Strip out all images, then restate the data verbatim.

Records drawn from a dataset
►

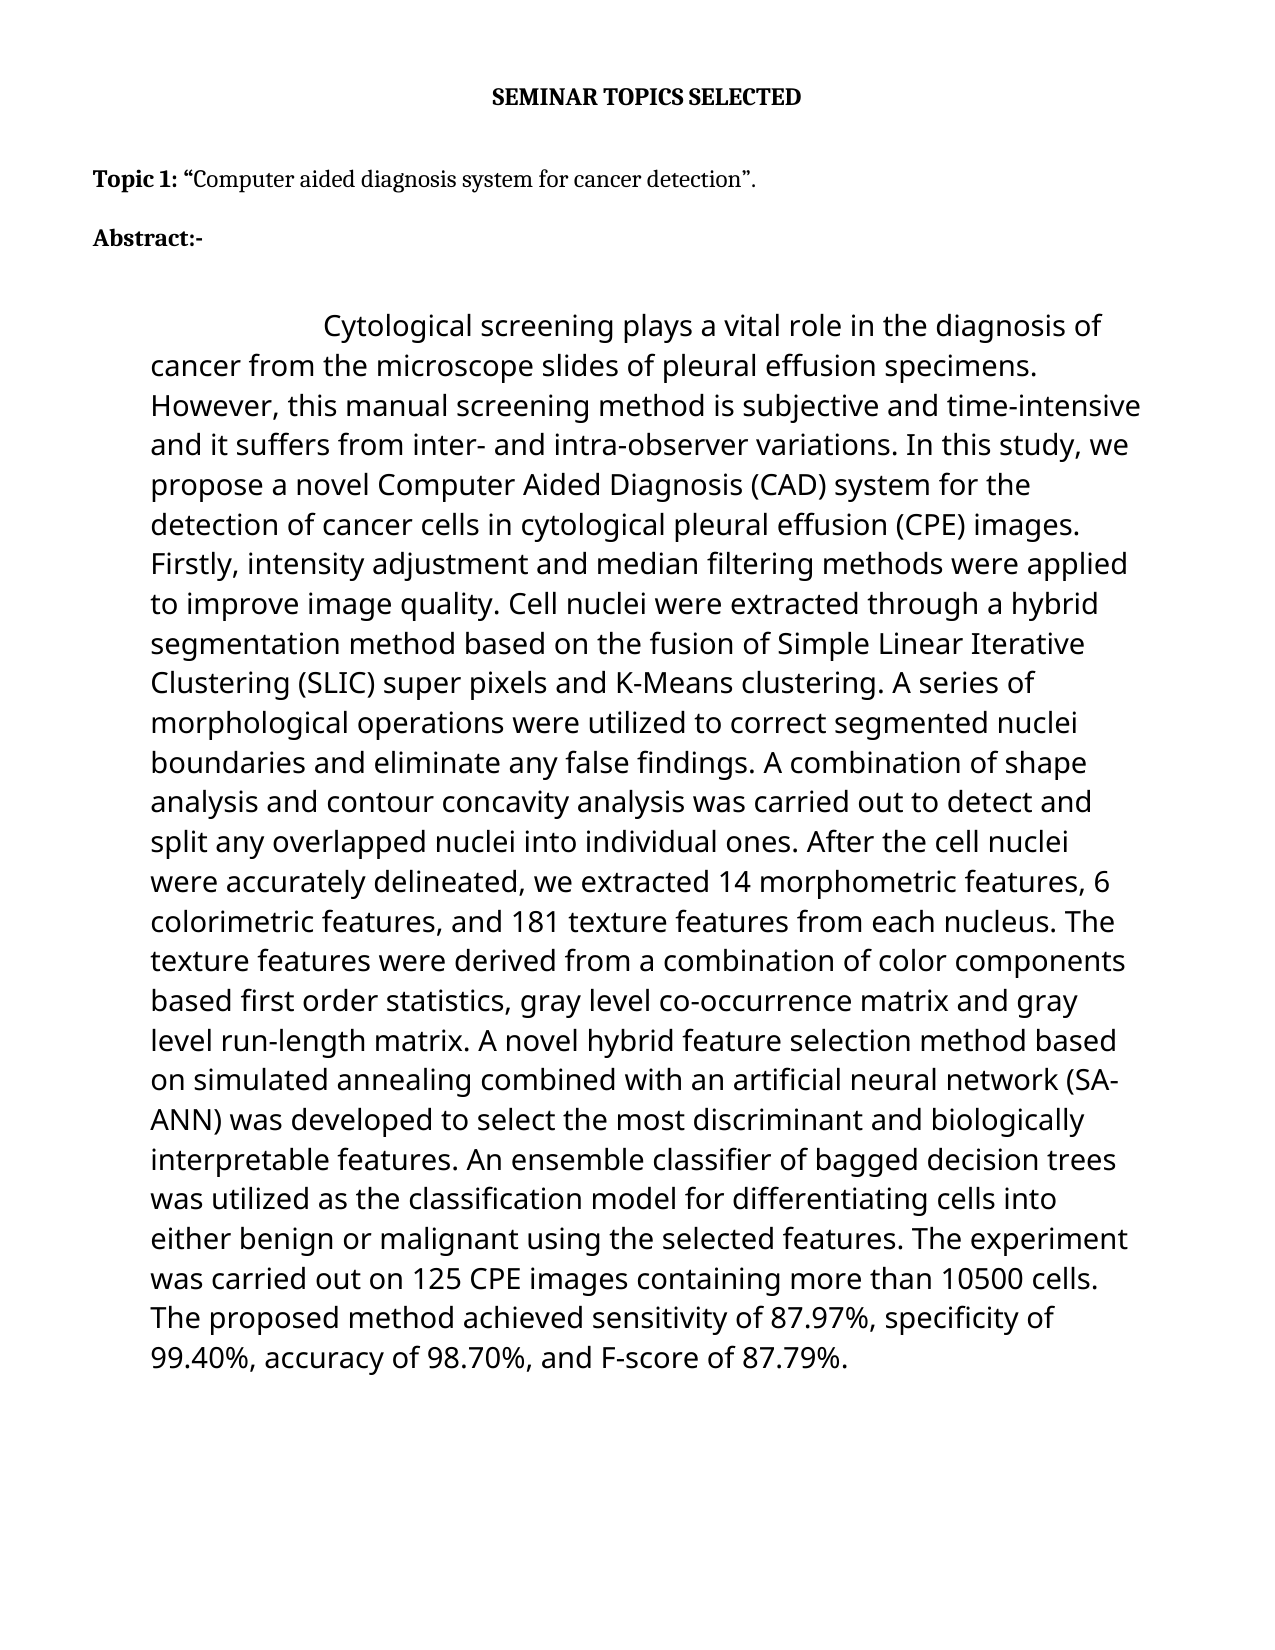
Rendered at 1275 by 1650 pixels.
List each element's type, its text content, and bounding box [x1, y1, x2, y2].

text SEMINAR TOPICS SELECTED [150, 83, 1144, 111]
text Cytological screening plays a vital role in the diagnosis of cancer from the microscope slides of pleural effusion specimens. However, this manual screening method is subjective and time-intensive and it suffers from inter- and intra-observer variations. In this study, we propose a novel Computer Aided Diagnosis (CAD) system for the detection of cancer cells in cytological pleural effusion (CPE) images. Firstly, intensity adjustment and median filtering methods were applied to improve image quality. Cell nuclei were extracted through a hybrid segmentation method based on the fusion of Simple Linear Iterative Clustering (SLIC) super pixels and K-Means clustering. A series of morphological operations were utilized to correct segmented nuclei boundaries and eliminate any false findings. A combination of shape analysis and contour concavity analysis was carried out to detect and split any overlapped nuclei into individual ones. After the cell nuclei were accurately delineated, we extracted 14 morphometric features, 6 colorimetric features, and 181 texture features from each nucleus. The texture features were derived from a combination of color components based first order statistics, gray level co-occurrence matrix and gray level run-length matrix. A novel hybrid feature selection method based on simulated annealing combined with an artificial neural network (SA-ANN) was developed to select the most discriminant and biologically interpretable features. An ensemble classifier of bagged decision trees was utilized as the classification model for differentiating cells into either benign or malignant using the selected features. The experiment was carried out on 125 CPE images containing more than 10500 cells. The proposed method achieved sensitivity of 87.97%, specificity of 99.40%, accuracy of 98.70%, and F-score of 87.79%. [150, 306, 1143, 1377]
text Abstract:- [93, 223, 1144, 252]
text Topic 1: “Computer aided diagnosis system for cancer detection”. [93, 164, 1144, 194]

◄

◆ Reply to the exercise ◆
Rendered at 1275 by 1650 pixels.
List each element's type, its text content, and bounding box [x1, y1, x2, y2].

text SEMINAR TOPICS SELECTED [150, 83, 1144, 111]
text Cytological screening plays a vital role in the diagnosis of cancer from the microscope slides of pleural effusion specimens. However, this manual screening method is subjective and time-intensive and it suffers from inter- and intra-observer variations. In this study, we propose a novel Computer Aided Diagnosis (CAD) system for the detection of cancer cells in cytological pleural effusion (CPE) images. Firstly, intensity adjustment and median filtering methods were applied to improve image quality. Cell nuclei were extracted through a hybrid segmentation method based on the fusion of Simple Linear Iterative Clustering (SLIC) super pixels and K-Means clustering. A series of morphological operations were utilized to correct segmented nuclei boundaries and eliminate any false findings. A combination of shape analysis and contour concavity analysis was carried out to detect and split any overlapped nuclei into individual ones. After the cell nuclei were accurately delineated, we extracted 14 morphometric features, 6 colorimetric features, and 181 texture features from each nucleus. The texture features were derived from a combination of color components based first order statistics, gray level co-occurrence matrix and gray level run-length matrix. A novel hybrid feature selection method based on simulated annealing combined with an artificial neural network (SA-ANN) was developed to select the most discriminant and biologically interpretable features. An ensemble classifier of bagged decision trees was utilized as the classification model for differentiating cells into either benign or malignant using the selected features. The experiment was carried out on 125 CPE images containing more than 10500 cells. The proposed method achieved sensitivity of 87.97%, specificity of 99.40%, accuracy of 98.70%, and F-score of 87.79%. [150, 306, 1143, 1377]
text Abstract:- [93, 223, 1144, 252]
text Topic 1: “Computer aided diagnosis system for cancer detection”. [93, 164, 1144, 194]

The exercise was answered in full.